The mud-dyed cloth that I have loved since my mother gifted it will eventually become an heirloom once I give it to my children or grandchildren. I imagine wrapping them tightly in the cloth while recounting its numerous stories. Alternatively, I’ll use it to set the dining room table for special occasions. Regardless, the cloth becomes a medium by which I can communicate my love for them. They’ll sit and scan the numerous lines and patterns and etch the texture and smell into their memory. When I design an object, I try to imagine a future in which the object will still have use. The more uses an object has for expressing love in the future, the more valuable my designs become. Therefore, when I design, I reference the heirloom objects around me; as an example, an object that has survived up to the present moment and will continue to survive with care.

Heirloom objects help ethnoarchaeologists describe the values of previous societies. In addition, the techniques applied to the object teach them about the technology available, materials available, and even the maker’s values. The way heirloom objects are treated displays love as a value. Various mending techniques such as overdyeing or quilting can give a precious but damaged textile new life. Creators must design the object to allow the forthcoming generations to continue mending, caring for, and loving the object through their practices.

The mending portion is a key component to the sustainability and insurance that the object survives into the post-climate crisis future. Some materials can survive several lifetimes. However, their near indestructibility creates environmental challenges, including the disposal of hazardous waste or the slow release of microplastics into the air and water. Well-designed objects should reflect the needs and desires of the users, time, and environment. Materials that aren’t biodegradable and survive old ideologies require a complex system for recycling that would use more energy than natural cycles provide. Mending translates the love of the current user and allows for greater adaptability and change. Even if the original designer and user are absent, these marks and stitches serve to communicate how the object can continue to be used. Even if this is not possible, the physical material choice should allow it to decompose safely.

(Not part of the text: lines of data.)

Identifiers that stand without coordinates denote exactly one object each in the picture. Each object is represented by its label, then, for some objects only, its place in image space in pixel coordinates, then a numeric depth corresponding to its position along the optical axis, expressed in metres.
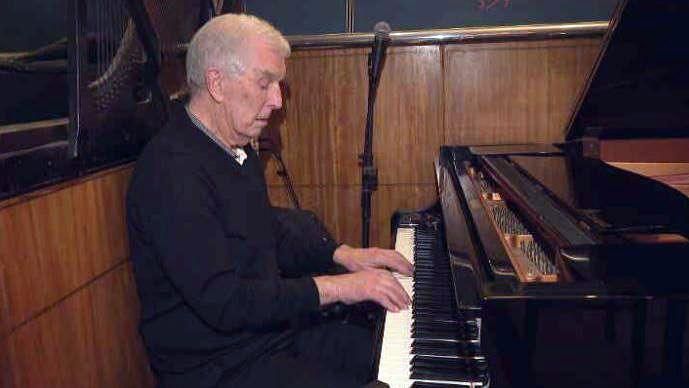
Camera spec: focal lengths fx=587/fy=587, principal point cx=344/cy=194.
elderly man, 1.50
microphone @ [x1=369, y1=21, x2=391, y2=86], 2.52
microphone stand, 2.64
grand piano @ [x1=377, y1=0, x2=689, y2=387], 1.09
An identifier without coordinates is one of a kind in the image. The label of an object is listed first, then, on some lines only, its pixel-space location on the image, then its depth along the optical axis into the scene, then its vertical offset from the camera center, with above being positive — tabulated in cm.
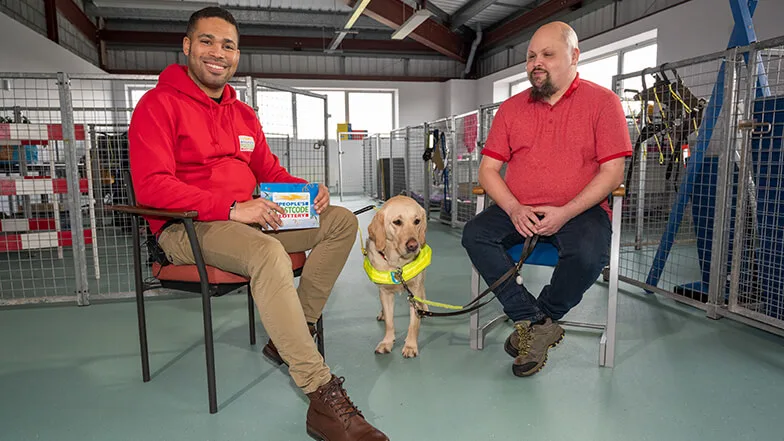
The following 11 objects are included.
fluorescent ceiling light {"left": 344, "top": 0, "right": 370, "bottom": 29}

The childhood blanket, now pillow, was the first textile that I lived with consistently. It served as my mediator for sleep until I reached adolescence. Even then, I still held the memory of the blanket. When its original purpose no longer served me, my mother manipulated it to suit a new need. This example of adaptable design, mending, and love in practice makes room for the object to continue to have use in the future. Even if the blanket doesn’t make it to another user, the natural and chemical-free materials make it clean enough to be safely recycled.

My goal is to create an object that communicates my love for design. Furthermore, I want this love to transfer through the object to the user. The presence and awareness of love encourage the user to engage with my designs continuously through a practice, ritual, or ceremony, developing a relationship between user and object and supporting the continued use of the object. The moment the object breaks or becomes dysfunctional, mending occurs and continues to strengthen the relationship and intention that will carry the object into the future.

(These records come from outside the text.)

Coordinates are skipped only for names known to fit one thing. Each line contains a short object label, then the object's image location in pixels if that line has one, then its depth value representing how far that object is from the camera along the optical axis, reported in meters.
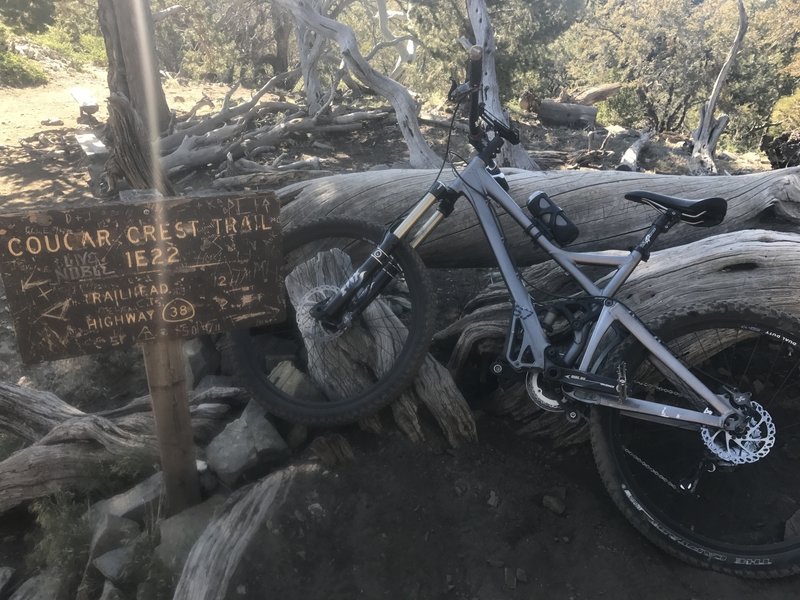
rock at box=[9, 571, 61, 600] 2.82
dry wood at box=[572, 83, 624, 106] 15.63
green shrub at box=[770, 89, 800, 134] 13.93
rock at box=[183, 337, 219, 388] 4.25
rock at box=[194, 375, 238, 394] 3.97
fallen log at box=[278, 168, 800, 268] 4.11
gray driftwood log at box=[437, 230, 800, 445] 3.09
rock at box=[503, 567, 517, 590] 2.49
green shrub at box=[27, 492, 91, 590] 2.89
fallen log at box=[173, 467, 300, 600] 2.45
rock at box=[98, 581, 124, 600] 2.58
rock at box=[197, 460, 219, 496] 3.07
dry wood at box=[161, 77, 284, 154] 9.64
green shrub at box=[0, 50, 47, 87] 15.66
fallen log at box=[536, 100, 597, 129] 12.95
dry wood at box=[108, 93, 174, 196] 4.32
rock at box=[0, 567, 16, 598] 2.98
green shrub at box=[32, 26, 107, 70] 20.52
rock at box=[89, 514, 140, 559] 2.83
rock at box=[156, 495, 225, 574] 2.73
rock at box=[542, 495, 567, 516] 2.80
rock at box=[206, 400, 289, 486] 3.04
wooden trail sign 2.12
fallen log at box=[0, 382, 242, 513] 3.32
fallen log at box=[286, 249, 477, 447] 3.15
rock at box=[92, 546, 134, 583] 2.67
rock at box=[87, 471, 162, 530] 2.99
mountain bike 2.53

My design journey has had unexpected lessons. I realized that part of my design practice, which involves dyeing and embroidery, is the adornment of an already constructed object. Dyeing breathes new or renewed life and color into the textile. Embroidery, with the right techniques, has fortifying and mending capabilities. The cloth my mother gave me will get damaged at some point, but this presents the opportunity to further adorn, fortify, and charge it with love. The future of design thinking should incorporate love and practice at each step of the process—for example, ideation, prototyping, making, creating instructions, and sharing. Love is the greatest tool that designers have at their disposal to create lasting and effective change. Being a steward and designer of love will lead to well-made and beautiful objects that give users a sense of gratitude and happiness.